→ Краткое задание:
Выпишите все ключевые слова, которые указаны в статье об античном коде у Гёльдерлина.

→ Предложенный текст:

****************

Античный код в мифопоэтической системе Фридриха Гёльдерлина
М. К. Меньщикова
Рассматривается проблема рецепции античности в творчестве Ф. Гёльдерлина. Обращается внимание на функционирование разнообразных античных компонентов на разных уровнях мифопоэтической системы Ф. Гёльдерлина.
Ключевые слова: античность, миф, синкретизм, Гёльдерлин, рецепция, элегическая метафора.
Фридрих Гёльдерлин (Friedrich Hölderlin, 1770-1843) был в истории немецкой литературы одной из тех «загадочных натур» (Problematische Naturen), по выражению И.-В. Гёте, которые не могут приспосабливаться к существующему положению вещей, что порождает непримиримое противоречие в их душе и «пожирает» их жизнь [1]. Однако такое трагическое противоречие оказалось отчасти и той почвой, на которой вырастет особая мифопоэтическая система Гёльдерлина.
Античность, античная культура становится для поэта тем идеалом, который не только может быть противопоставлен реальной действительности как некий метафизический объект, но и является сосредоточием знаковых элементов, способных выражать настоящее и будущее. Х.-Г. Гадамер подчёркивает, что «от классического Веймара его (Гёльдерлина - М.М.) отличает как раз то, что античный мир выступает перед ним не как культурный материал, но как властный и исключительный императив» [2, c. 208].

****************

→ Предоставленные строки:
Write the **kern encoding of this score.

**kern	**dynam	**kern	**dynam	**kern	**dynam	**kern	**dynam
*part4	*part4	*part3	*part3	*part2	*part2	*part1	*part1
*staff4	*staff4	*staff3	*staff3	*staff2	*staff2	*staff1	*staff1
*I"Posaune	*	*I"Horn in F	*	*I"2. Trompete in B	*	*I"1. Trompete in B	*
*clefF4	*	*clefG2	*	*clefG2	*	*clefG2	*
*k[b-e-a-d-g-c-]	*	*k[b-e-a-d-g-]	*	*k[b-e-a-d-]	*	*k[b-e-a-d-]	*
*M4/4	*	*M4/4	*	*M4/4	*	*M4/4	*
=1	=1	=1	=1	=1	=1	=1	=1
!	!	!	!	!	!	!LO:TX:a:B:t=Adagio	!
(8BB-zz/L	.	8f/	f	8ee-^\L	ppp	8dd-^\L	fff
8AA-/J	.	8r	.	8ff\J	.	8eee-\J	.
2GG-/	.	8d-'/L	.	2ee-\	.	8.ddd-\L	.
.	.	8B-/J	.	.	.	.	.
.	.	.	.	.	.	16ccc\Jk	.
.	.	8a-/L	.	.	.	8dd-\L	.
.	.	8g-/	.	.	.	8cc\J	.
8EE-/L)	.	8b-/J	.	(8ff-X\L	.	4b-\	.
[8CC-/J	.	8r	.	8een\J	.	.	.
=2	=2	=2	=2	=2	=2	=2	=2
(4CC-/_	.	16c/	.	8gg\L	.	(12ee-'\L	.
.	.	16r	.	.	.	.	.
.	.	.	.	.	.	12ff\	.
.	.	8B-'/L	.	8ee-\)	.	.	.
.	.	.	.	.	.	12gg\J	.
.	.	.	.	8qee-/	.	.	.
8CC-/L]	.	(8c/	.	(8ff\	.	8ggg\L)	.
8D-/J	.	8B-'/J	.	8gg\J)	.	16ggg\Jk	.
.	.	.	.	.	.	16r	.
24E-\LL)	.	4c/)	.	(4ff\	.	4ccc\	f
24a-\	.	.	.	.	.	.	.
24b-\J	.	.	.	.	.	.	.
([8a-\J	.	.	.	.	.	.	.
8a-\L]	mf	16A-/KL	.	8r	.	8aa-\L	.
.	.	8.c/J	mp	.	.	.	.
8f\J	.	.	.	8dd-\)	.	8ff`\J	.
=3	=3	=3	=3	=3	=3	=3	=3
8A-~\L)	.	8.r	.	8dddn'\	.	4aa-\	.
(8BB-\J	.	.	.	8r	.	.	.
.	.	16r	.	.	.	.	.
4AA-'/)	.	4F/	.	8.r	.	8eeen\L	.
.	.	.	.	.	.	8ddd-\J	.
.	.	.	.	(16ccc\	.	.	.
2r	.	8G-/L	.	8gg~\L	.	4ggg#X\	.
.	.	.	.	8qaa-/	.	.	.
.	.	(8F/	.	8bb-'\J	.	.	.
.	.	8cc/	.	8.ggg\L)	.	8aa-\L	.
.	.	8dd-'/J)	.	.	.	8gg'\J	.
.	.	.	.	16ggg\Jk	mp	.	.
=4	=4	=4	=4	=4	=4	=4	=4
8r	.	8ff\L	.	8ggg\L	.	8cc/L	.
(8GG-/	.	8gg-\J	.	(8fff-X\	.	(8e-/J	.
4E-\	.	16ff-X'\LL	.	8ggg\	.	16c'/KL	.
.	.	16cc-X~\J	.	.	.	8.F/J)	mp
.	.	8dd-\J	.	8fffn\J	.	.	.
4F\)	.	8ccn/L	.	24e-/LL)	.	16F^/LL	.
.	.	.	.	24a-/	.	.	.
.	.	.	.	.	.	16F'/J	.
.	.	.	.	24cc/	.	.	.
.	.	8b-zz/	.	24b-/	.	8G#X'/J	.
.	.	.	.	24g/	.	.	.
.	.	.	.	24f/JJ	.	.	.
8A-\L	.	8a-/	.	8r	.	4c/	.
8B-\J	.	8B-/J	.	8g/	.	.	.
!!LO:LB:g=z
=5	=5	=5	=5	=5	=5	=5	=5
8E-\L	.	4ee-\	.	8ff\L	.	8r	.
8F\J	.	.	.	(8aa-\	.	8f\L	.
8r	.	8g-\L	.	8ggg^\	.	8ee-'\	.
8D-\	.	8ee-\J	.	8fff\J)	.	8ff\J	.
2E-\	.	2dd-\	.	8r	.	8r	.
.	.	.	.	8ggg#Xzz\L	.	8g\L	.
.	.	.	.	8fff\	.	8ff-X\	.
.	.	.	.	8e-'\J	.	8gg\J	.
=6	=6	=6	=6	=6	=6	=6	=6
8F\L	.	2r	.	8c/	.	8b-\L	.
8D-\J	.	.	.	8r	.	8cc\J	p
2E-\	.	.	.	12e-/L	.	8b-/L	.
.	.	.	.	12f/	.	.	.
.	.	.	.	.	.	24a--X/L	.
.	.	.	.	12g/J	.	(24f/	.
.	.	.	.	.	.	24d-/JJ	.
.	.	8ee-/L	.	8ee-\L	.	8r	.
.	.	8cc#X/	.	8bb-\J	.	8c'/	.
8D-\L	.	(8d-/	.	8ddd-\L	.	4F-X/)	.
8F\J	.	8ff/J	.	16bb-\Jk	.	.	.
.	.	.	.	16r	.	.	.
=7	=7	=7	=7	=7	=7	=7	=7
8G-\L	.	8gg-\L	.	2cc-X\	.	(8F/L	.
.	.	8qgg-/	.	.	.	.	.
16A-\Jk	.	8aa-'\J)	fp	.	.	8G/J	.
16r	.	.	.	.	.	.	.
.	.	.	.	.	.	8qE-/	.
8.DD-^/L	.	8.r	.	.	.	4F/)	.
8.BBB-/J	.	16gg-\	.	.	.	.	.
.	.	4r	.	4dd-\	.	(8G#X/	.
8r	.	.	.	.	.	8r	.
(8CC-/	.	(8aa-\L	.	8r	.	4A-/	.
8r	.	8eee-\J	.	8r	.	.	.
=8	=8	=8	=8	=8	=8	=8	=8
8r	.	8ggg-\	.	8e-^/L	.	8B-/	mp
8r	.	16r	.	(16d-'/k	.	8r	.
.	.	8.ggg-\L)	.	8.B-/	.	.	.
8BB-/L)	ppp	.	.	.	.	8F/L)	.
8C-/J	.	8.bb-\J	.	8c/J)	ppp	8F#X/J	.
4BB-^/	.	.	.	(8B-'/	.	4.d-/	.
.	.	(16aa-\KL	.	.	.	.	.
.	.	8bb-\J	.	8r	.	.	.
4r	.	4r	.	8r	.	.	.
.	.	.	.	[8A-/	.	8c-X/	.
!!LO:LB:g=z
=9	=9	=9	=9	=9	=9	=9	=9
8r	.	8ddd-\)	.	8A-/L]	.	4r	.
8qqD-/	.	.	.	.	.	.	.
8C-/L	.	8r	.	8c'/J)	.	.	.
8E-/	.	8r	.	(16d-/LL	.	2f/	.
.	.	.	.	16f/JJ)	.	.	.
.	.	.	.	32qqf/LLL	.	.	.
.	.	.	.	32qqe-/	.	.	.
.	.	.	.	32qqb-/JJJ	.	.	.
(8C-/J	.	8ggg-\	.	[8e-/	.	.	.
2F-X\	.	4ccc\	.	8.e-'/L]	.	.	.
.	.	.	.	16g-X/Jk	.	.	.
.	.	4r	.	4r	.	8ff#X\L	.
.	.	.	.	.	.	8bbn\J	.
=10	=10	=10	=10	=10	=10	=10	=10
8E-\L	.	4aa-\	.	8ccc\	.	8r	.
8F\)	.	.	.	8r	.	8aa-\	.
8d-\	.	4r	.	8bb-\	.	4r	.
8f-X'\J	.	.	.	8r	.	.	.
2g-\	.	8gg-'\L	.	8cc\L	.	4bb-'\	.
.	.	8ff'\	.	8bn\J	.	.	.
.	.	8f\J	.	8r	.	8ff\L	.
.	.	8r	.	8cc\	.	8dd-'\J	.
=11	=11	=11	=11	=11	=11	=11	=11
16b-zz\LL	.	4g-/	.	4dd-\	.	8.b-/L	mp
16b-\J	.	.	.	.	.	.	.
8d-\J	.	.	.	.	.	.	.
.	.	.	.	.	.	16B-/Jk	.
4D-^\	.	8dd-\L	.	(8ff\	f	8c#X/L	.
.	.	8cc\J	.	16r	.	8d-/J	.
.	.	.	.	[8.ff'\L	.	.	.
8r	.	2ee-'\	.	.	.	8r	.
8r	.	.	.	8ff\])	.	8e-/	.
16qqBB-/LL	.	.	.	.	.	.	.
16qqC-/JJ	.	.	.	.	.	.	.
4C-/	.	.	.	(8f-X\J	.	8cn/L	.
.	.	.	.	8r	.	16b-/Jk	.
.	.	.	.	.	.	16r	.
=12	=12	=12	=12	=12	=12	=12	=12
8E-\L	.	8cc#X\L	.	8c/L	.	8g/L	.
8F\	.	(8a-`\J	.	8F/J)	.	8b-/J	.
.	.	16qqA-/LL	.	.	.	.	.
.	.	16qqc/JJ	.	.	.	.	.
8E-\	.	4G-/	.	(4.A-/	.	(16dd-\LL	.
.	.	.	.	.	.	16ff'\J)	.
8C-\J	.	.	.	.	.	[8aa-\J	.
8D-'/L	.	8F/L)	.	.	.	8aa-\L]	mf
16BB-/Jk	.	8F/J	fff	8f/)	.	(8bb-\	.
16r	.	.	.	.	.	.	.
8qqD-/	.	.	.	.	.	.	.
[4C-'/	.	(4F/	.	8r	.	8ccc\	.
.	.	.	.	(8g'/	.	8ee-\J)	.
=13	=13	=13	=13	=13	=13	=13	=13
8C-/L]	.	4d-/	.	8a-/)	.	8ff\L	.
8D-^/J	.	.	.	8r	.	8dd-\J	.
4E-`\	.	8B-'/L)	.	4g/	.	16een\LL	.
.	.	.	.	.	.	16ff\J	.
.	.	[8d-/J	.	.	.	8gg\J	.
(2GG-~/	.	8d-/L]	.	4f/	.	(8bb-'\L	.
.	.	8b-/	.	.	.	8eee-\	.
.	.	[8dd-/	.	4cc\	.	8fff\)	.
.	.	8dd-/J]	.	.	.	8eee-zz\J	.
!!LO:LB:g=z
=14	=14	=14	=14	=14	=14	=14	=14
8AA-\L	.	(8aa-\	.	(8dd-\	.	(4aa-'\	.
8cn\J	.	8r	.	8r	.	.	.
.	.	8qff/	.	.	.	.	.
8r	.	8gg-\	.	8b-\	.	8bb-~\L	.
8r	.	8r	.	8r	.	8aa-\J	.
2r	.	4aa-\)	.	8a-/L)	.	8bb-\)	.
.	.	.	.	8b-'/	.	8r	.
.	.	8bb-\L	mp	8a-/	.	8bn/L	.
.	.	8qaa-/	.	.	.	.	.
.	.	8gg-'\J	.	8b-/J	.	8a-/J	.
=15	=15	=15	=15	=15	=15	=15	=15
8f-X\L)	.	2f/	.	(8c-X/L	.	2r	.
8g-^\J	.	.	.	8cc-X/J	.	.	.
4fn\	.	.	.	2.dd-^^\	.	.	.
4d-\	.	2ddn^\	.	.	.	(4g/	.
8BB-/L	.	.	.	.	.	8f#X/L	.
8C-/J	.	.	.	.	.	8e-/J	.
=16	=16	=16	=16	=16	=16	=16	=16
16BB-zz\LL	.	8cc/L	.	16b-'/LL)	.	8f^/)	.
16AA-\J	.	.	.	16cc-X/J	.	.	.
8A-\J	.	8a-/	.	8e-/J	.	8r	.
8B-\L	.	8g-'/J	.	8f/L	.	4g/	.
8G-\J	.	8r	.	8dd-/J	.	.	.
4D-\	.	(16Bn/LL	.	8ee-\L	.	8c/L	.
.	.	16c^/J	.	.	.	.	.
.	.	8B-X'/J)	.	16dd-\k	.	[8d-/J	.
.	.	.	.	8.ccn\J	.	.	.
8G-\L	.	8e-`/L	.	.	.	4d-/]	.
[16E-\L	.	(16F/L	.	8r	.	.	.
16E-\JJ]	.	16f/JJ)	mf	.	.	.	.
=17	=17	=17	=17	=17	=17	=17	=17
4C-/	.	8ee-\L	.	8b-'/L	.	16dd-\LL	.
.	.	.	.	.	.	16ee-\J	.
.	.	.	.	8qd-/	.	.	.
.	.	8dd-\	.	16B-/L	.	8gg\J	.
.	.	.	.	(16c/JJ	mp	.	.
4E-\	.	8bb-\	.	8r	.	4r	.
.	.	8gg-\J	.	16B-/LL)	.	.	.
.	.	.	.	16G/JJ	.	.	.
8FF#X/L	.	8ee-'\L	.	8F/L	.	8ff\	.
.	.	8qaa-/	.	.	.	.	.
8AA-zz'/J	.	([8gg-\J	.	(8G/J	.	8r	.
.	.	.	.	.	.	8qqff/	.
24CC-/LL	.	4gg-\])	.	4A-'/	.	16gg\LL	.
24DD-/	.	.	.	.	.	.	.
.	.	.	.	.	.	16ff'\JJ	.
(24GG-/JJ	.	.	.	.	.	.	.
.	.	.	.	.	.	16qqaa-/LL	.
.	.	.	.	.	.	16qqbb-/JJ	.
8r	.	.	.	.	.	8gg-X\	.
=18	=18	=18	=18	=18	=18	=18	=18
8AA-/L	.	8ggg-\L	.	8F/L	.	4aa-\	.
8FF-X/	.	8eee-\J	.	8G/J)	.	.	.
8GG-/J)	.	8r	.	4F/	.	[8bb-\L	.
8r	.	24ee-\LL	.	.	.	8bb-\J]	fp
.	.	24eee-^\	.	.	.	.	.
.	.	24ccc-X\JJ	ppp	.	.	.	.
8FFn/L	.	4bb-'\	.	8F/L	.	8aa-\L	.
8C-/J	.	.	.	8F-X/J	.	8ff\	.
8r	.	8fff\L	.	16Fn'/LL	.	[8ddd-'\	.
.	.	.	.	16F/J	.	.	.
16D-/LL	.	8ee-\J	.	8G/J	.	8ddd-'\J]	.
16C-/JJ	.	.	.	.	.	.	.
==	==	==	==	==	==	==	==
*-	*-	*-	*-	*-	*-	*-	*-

****************

→ Решение задания:
античность, миф, синкретизм, Гёльдерлин, рецепция, элегическая метафора